### What you will do
In the listing below, rename "フィルター機能" to "選別機能" in everything from "図書館は本来、膨大な知的資産" down to "#### 学生にとっての図書館", and give back only those lines with nothing else changed.

___

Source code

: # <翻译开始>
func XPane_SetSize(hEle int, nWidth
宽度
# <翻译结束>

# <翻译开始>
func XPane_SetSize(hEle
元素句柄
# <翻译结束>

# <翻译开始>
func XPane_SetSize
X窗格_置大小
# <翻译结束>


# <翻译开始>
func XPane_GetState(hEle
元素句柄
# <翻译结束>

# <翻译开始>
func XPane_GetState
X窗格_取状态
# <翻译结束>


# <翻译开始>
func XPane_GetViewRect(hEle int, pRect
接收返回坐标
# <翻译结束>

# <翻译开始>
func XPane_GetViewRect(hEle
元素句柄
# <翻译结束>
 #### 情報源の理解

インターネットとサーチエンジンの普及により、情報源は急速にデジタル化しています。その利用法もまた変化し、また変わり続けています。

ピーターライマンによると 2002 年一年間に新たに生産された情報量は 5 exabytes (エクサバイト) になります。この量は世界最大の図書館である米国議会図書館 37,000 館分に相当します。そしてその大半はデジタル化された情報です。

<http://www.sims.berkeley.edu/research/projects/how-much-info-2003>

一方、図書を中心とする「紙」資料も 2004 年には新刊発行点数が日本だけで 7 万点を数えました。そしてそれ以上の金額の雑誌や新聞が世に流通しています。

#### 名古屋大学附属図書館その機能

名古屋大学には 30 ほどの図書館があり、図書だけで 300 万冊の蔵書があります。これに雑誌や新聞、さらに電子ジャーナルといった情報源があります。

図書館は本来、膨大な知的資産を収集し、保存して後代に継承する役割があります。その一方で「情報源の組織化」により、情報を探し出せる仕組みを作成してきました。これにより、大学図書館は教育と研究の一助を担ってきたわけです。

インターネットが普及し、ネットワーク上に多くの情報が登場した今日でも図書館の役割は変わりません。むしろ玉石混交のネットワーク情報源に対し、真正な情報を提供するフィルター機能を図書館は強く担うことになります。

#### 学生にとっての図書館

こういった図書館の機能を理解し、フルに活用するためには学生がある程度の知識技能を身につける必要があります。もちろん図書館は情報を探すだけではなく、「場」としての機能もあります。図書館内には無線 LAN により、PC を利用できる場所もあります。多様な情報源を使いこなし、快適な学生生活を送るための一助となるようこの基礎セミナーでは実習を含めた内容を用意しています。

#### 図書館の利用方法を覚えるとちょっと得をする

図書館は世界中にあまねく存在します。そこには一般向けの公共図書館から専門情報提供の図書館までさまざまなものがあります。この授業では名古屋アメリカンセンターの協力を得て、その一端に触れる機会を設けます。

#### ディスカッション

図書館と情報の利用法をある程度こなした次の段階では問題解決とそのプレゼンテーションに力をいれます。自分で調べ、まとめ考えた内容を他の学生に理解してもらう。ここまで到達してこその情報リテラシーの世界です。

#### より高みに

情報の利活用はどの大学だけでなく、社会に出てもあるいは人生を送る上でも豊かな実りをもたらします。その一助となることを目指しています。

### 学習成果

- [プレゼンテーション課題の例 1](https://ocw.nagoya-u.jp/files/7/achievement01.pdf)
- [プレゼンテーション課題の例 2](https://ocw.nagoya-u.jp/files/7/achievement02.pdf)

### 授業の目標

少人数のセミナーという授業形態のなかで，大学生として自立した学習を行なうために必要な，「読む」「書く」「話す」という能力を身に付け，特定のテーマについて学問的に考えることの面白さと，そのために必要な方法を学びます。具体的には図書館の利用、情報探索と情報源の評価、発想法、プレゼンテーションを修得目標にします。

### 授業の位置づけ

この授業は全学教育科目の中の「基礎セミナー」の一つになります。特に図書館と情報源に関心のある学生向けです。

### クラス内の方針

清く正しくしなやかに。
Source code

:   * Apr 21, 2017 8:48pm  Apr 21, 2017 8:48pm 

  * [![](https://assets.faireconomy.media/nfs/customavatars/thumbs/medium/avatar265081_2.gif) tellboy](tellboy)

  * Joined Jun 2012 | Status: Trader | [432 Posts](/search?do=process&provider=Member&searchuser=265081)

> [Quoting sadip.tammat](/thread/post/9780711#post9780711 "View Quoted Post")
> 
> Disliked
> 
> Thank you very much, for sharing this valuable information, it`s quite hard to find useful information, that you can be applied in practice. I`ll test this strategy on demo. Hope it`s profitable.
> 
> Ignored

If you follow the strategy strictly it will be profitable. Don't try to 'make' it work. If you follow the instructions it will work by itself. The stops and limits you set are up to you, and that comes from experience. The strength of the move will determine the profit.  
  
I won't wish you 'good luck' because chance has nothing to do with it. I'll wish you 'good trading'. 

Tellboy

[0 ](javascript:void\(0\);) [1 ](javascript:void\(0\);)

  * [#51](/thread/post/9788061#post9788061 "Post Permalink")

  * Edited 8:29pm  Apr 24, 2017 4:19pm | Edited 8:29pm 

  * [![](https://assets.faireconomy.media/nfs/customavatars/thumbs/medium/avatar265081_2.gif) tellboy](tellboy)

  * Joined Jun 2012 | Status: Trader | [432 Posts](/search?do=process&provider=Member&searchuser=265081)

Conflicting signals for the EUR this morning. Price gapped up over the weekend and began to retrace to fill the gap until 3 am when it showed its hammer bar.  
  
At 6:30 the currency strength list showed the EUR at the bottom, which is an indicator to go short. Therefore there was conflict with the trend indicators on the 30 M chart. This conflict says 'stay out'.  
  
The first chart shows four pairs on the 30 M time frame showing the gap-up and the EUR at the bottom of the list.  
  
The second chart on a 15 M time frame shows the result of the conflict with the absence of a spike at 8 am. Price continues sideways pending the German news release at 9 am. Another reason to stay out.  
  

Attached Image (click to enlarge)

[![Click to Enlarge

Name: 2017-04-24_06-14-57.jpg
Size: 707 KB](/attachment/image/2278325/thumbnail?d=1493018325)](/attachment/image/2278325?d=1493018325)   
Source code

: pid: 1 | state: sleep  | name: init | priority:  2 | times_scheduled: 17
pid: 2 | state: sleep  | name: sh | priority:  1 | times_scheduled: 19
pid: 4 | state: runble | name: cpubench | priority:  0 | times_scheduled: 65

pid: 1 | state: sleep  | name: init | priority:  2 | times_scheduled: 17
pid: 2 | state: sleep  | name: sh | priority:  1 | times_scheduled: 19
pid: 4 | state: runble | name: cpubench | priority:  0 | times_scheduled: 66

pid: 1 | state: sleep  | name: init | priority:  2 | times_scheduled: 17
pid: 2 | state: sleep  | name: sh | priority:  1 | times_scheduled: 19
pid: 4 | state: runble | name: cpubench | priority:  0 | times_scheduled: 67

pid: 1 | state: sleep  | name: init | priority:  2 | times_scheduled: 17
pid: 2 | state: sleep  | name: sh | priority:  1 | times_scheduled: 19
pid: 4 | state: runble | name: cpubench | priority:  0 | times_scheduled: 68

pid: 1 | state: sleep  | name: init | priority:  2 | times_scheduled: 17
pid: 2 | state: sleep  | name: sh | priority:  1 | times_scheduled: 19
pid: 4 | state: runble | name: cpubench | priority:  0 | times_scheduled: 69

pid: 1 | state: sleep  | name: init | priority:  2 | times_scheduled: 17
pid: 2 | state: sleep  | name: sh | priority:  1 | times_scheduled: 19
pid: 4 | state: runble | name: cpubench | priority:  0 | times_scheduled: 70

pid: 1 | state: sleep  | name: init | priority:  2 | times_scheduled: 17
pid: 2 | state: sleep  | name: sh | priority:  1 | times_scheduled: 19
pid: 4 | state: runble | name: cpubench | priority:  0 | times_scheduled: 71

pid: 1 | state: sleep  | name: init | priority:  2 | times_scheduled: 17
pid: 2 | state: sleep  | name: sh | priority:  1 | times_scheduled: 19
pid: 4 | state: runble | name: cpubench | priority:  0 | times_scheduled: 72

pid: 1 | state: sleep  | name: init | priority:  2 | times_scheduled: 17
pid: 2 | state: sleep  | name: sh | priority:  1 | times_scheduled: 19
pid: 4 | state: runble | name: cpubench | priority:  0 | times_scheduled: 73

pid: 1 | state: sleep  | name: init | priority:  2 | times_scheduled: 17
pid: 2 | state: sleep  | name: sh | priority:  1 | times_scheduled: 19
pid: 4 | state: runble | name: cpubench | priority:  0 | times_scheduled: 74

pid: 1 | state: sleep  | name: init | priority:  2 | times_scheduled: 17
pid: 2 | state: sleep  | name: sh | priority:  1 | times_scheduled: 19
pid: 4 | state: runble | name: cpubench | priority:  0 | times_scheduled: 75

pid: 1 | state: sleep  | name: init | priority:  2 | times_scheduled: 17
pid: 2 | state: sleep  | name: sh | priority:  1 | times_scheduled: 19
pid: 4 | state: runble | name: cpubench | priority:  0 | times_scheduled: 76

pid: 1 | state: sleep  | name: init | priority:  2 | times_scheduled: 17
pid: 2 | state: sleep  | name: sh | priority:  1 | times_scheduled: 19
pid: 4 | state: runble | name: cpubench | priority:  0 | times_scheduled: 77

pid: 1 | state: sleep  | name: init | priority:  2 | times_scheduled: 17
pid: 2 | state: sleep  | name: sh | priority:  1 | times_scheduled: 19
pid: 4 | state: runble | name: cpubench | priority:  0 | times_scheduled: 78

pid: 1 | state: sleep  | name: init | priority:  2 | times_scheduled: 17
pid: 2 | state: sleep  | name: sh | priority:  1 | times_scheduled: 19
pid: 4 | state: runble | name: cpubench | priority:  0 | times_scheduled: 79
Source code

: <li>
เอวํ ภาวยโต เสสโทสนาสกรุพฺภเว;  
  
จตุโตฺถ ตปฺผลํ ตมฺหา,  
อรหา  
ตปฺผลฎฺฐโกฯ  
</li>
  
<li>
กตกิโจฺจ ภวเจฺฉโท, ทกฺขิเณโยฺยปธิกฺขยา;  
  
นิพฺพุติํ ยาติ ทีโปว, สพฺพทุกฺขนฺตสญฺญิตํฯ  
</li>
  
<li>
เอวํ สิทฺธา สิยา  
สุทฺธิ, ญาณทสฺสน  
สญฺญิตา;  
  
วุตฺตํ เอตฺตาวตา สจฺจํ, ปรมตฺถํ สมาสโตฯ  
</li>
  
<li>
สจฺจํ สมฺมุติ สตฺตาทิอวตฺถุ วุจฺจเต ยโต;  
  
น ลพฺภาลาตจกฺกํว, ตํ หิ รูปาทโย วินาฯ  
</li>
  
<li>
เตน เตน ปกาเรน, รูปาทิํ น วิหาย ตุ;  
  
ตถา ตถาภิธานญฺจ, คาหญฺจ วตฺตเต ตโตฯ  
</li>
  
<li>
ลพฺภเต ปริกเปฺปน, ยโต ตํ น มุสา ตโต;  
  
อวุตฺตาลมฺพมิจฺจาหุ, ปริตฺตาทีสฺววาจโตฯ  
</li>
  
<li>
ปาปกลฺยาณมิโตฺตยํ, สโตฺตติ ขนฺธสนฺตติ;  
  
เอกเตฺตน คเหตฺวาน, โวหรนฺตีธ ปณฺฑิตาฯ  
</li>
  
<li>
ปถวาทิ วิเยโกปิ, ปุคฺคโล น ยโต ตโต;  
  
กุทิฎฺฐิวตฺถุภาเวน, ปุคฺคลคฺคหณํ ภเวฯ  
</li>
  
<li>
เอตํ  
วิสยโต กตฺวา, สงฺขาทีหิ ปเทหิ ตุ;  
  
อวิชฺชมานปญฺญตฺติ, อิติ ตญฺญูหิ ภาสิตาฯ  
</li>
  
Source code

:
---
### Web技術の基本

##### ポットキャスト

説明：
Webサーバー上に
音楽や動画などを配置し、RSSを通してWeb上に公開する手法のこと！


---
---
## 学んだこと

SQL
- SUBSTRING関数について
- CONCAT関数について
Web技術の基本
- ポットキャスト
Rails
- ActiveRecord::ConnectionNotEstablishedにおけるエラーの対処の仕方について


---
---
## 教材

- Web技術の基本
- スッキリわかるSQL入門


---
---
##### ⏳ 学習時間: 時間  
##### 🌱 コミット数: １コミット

___

### Reply
図書館は本来、膨大な知的資産を収集し、保存して後代に継承する役割があります。その一方で「情報源の組織化」により、情報を探し出せる仕組みを作成してきました。これにより、大学図書館は教育と研究の一助を担ってきたわけです。

インターネットが普及し、ネットワーク上に多くの情報が登場した今日でも図書館の役割は変わりません。むしろ玉石混交のネットワーク情報源に対し、真正な情報を提供する選別機能を図書館は強く担うことになります。

#### 学生にとっての図書館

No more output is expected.